La performance héroïque de Mishima revue par Yasumasa Morimura

Morimura

Yasumasa Morimura “Seasons of Passion / A Requiem: Mishima”, 2006.

L’oeuvre d’art en tant que décor, le concept rituel de l’expérience d’art, et l’oeuvre d’art comme acte d’énonciation sont autant d’éléments constitutifs de la performativité que le Centre d’art contemporain de Genève présente dans un cadre muséal, et centré sur la scène japonaise. Sont-ils si différents de ce qui est produit dans d’autres pays ? Les oeuvres telles la représentation du Fuji Yama par l’Atelier Bow-Wow, la quotidienneté traditionnelle exprimée dans les masques de Tomoko Sawada ou la naïveté de l’arbre à  souhaits de Yoko Ono, sont autant d’actions rituelles récurrentes dans l’art japonais tandis que le questionnement de Morimura sur notre capacité à  défendre l’art se révèle plus universel.
L’oeuvre de Yasumasa Morimura ” Seasons of Passion/ A Requiem: Mishima” est probablement la plus impressionnante pour aborder la question du caractère japonais attaché à  sa culture nationale.

Qui est Yukio Mishima? L’écrivain doit sa légende sulfureuse aux tabous traditionnels qu’il a bousculés. Plus connu à  l’extérieur du Japon comme écrivain « gay », à  l’intérieur de son pays c’est son ancrage très à  droite qui a retenu l’attention. Yasumasa Morimura, né en 1951, est connu par avoir détourné des photographies de figures féminines iconiques, comme Marilyn Monroe ou Mona Lisa, dont il remplaçait le visage par le sien. Le processus permet à  Morimura de déconstruire une image facilement reconnaissable pour la doter d’une critique sociale ou politique.

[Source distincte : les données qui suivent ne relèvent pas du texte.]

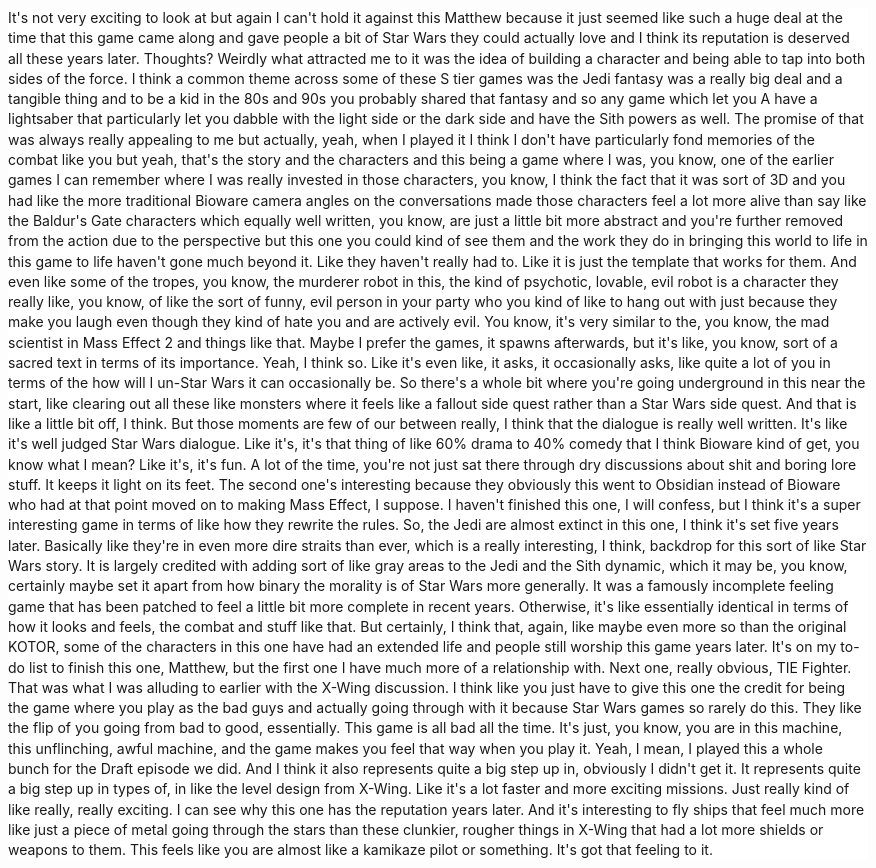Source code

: It's not very exciting to look at but again I can't hold it against this Matthew because it just seemed like such a huge deal at the time that this game came along and gave people a bit of Star Wars they could actually love and I think its reputation is deserved all these years later. Thoughts?
Weirdly what attracted me to it was the idea of building a character and being able to tap into both sides of the force. I think a common theme across some of these S tier games was the Jedi fantasy was a really big deal and a tangible thing and to be a kid in the 80s and 90s you probably shared that fantasy and so any game which let you A have a lightsaber that particularly let you dabble with the light side or the dark side and have the Sith powers as well. The promise of that was always really appealing to me but actually, yeah, when I played it I think I don't have particularly fond memories of the combat like you but yeah, that's the story and the characters and this being a game where I was, you know, one of the earlier games I can remember where I was really invested in those characters, you know, I think the fact that it was sort of 3D and you had like the more traditional Bioware camera angles on the conversations made those characters feel a lot more alive than say like the Baldur's Gate characters which equally well written, you know, are just a little bit more abstract and you're further removed from the action due to the perspective but this one you could kind of see them and the work they do in bringing this world to life in this game to life haven't gone much beyond it.
Like they haven't really had to. Like it is just the template that works for them. And even like some of the tropes, you know, the murderer robot in this, the kind of psychotic, lovable, evil robot is a character they really like, you know, of like the sort of funny, evil person in your party who you kind of like to hang out with just because they make you laugh even though they kind of hate you and are actively evil.
You know, it's very similar to the, you know, the mad scientist in Mass Effect 2 and things like that. Maybe I prefer the games, it spawns afterwards, but it's like, you know, sort of a sacred text in terms of its importance.
Yeah, I think so. Like it's even like, it asks, it occasionally asks, like quite a lot of you in terms of the how will I un-Star Wars it can occasionally be. So there's a whole bit where you're going underground in this near the start, like clearing out all these like monsters where it feels like a fallout side quest rather than a Star Wars side quest.
And that is like a little bit off, I think. But those moments are few of our between really, I think that the dialogue is really well written. It's like it's well judged Star Wars dialogue.
Like it's, it's that thing of like 60% drama to 40% comedy that I think Bioware kind of get, you know what I mean? Like it's, it's fun. A lot of the time, you're not just sat there through dry discussions about shit and boring lore stuff.
It keeps it light on its feet. The second one's interesting because they obviously this went to Obsidian instead of Bioware who had at that point moved on to making Mass Effect, I suppose. I haven't finished this one, I will confess, but I think it's a super interesting game in terms of like how they rewrite the rules.
So, the Jedi are almost extinct in this one, I think it's set five years later. Basically like they're in even more dire straits than ever, which is a really interesting, I think, backdrop for this sort of like Star Wars story. It is largely credited with adding sort of like gray areas to the Jedi and the Sith dynamic, which it may be, you know, certainly maybe set it apart from how binary the morality is of Star Wars more generally.
It was a famously incomplete feeling game that has been patched to feel a little bit more complete in recent years. Otherwise, it's like essentially identical in terms of how it looks and feels, the combat and stuff like that. But certainly, I think that, again, like maybe even more so than the original KOTOR, some of the characters in this one have had an extended life and people still worship this game years later.
It's on my to-do list to finish this one, Matthew, but the first one I have much more of a relationship with. Next one, really obvious, TIE Fighter. That was what I was alluding to earlier with the X-Wing discussion.
I think like you just have to give this one the credit for being the game where you play as the bad guys and actually going through with it because Star Wars games so rarely do this. They like the flip of you going from bad to good, essentially. This game is all bad all the time.
It's just, you know, you are in this machine, this unflinching, awful machine, and the game makes you feel that way when you play it. Yeah, I mean, I played this a whole bunch for the Draft episode we did. And I think it also represents quite a big step up in, obviously I didn't get it.
It represents quite a big step up in types of, in like the level design from X-Wing. Like it's a lot faster and more exciting missions. Just really kind of like really, really exciting.
I can see why this one has the reputation years later. And it's interesting to fly ships that feel much more like just a piece of metal going through the stars than these clunkier, rougher things in X-Wing that had a lot more shields or weapons to them. This feels like you are almost like a kamikaze pilot or something.
It's got that feeling to it.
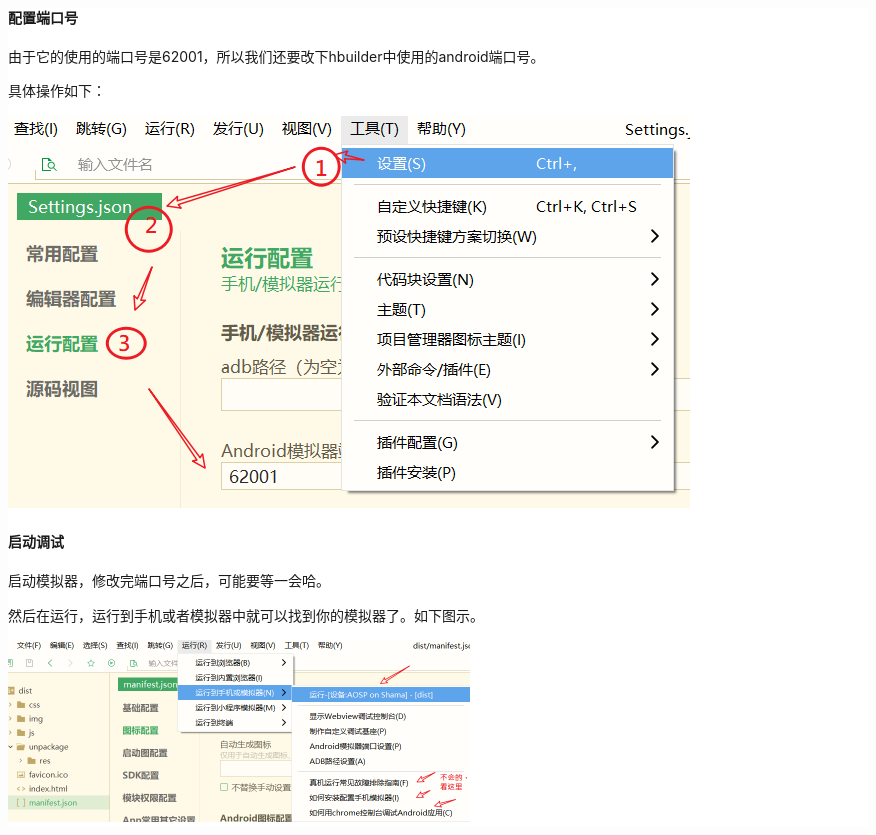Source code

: #### 配置端口号

由于它的使用的端口号是62001，所以我们还要改下hbuilder中使用的android端口号。

具体操作如下：

![image-20200220094353313](asset/image-20200220094353313.png)



#### 启动调试

启动模拟器，修改完端口号之后，可能要等一会哈。

然后在运行，运行到手机或者模拟器中就可以找到你的模拟器了。如下图示。

<img src="asset/image-20200220222907322.png" alt="image-20200220222907322" style="zoom:50%;" />
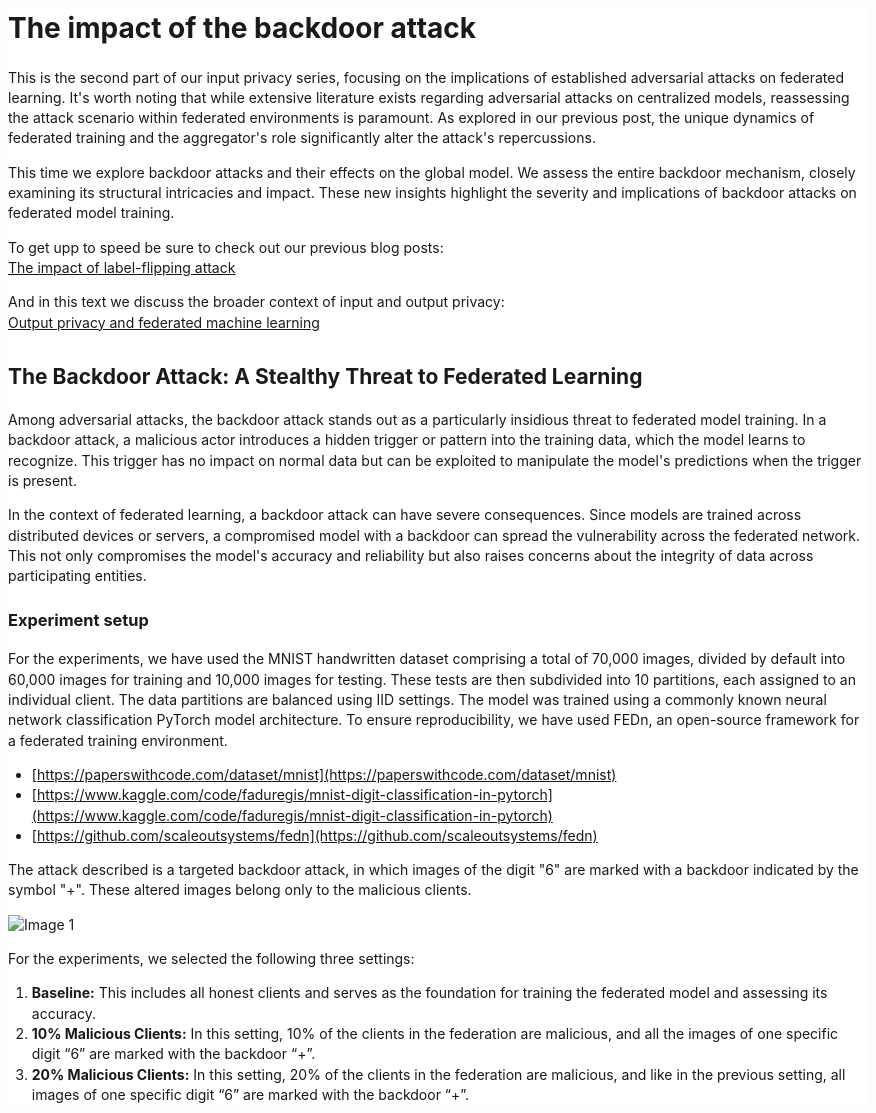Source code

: ﻿# The impact of the backdoor attack

This is the second part of our input privacy series, focusing on the implications of established adversarial attacks on federated learning. It's worth noting that while extensive literature exists regarding adversarial attacks on centralized models, reassessing the attack scenario within federated environments is paramount. As explored in our previous post, the unique dynamics of federated training and the aggregator's role significantly alter the attack's repercussions.

This time we explore backdoor attacks and their effects on the global model. We assess the entire backdoor mechanism, closely examining its structural intricacies and impact. These new insights highlight the severity and implications of backdoor attacks on federated model training.

To get upp to speed be sure to check out our previous blog posts:  
[The impact of label-flipping attack](https://www.scaleoutsystems.com/post/input-privacy-adversarial-attacks-and-their-impact-on-federated-model-training)

And in this text we discuss the broader context of input and output privacy:  
[Output privacy and federated machine learning](https://www.scaleoutsystems.com/post/output-privacy-and-federated-machine-learning)

The Backdoor Attack: A Stealthy Threat to Federated Learning
------------------------------------------------------------

Among adversarial attacks, the backdoor attack stands out as a particularly insidious threat to federated model training. In a backdoor attack, a malicious actor introduces a hidden trigger or pattern into the training data, which the model learns to recognize. This trigger has no impact on normal data but can be exploited to manipulate the model's predictions when the trigger is present.

In the context of federated learning, a backdoor attack can have severe consequences. Since models are trained across distributed devices or servers, a compromised model with a backdoor can spread the vulnerability across the federated network. This not only compromises the model's accuracy and reliability but also raises concerns about the integrity of data across participating entities.

### Experiment setup

For the experiments, we have used the MNIST handwritten dataset comprising a total of 70,000 images, divided by default into 60,000 images for training and 10,000 images for testing. These tests are then subdivided into 10 partitions, each assigned to an individual client. The data partitions are balanced using IID settings. The model was trained using a commonly known neural network classification PyTorch model architecture. To ensure reproducibility, we have used FEDn, an open-source framework for a federated training environment.

*   [https://paperswithcode.com/dataset/mnist](https://paperswithcode.com/dataset/mnist)
*   [https://www.kaggle.com/code/faduregis/mnist-digit-classification-in-pytorch](https://www.kaggle.com/code/faduregis/mnist-digit-classification-in-pytorch)
*   [https://github.com/scaleoutsystems/fedn](https://github.com/scaleoutsystems/fedn)

The attack described is a targeted backdoor attack, in which images of the digit "6" are marked with a backdoor indicated by the symbol "+". These altered images belong only to the malicious clients.

![Image 1](https://cdn.prod.website-files.com/65b2c538561625e62bd16a2a/663a45a77c8aeed2970e4a8a_Screenshot%202024-05-07%20at%2017.14.11.png)

For the experiments, we selected the following three settings:

1.  **Baseline:** This includes all honest clients and serves as the foundation for training the federated model and assessing its accuracy.
2.  **10% Malicious Clients:** In this setting, 10% of the clients in the federation are malicious, and all the images of one specific digit “6”  are marked with the backdoor “+”.
3.  **20% Malicious Clients:** In this setting, 20% of the clients in the federation are malicious, and like in the previous setting, all images of one specific digit “6” are marked with the backdoor “+”.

Dans Seasons of Passion/ A Requiem: Mishima de Yasumasa Morimura, a rejoué le drame du suicide de Yukio Mishima en 1970 en utilisant les ficelles de la propagande fasciste. Yasumasa Morimura, le front ceint d’un bandeau blanc, vêtu d’un uniforme militaire couleur caramel semblable à  la tunique de Mishima a re-joué le célèbre discours dans son pays d’origine mais au lieu de diriger ce discours contre les Forces Japonaises d’auto-défense que Mishima avait attaquées, il a dénoncé avec virulence le manque de courage des artistes contemporains : « L’âme du Japon a été dénaturée. Et tout le monde s’en moque ! Et vous savez quoi ? Vous savez ce qui s’est passé le 25 novembre 1970 ? (D’accord. Je vois. Je vois que personne d’entre vous ne se soulèvera pour la cause de l’art. Avec cela, ma foi dans l’art est à bout. Tout ce que je peux faire, c’est crier « Banzaï ! »

Cette projection vidéo rappelle une histoire tragique du fascisme japonais après la Seconde Guerre mondiale mais le sens est détourné vers une autre réalité différée, celle de la forme extrême du fascisme à  l’ironie de l’héroïsme de l’art contemporain.

L’acte de rejouer le geste de Yukio Mishima est plus complexe qu’une simple répétition de la scène. La théâtralité chez Yasumasa Morimura agit comme un agent dialectique superposé dans la mémoire et l’histoire pour se la réapproprier par une ironie noire. « L’histoire est la mémoire publique, et mes souvenirs sont personnels. Quand les images historiques contrarient ces souvenirs, cela me trouble parfois intérieurement» Yasumasa Morimura.

L’artiste semble d’abord se distancier de sa propre subjectivité, mais nous nous imprégnons d’un autre drame. Nous retrouvons un autre héros dépressif, une autre tragédie comme une velléité par et pour cette icône tragique historique avec son acte de suicide – Yukio Mishima. En même temps cet alter-héros montre un autre aspect de Yukio Mishima : si cet homme ne s’était pas fait hara-kiri, la souillure de son nom aurait-elle été une conséquence de sa vie, ou de sa mort?
Seasons of Passion/ A Requiem: Mishima, est la pièce la plus politique de “Between Art And Life”.

Yi-hua Wu

Between Art and Life. Performativity in Japanese Art. Centre d’art contemporain, Genève. Jusqu’au 1er février 2009.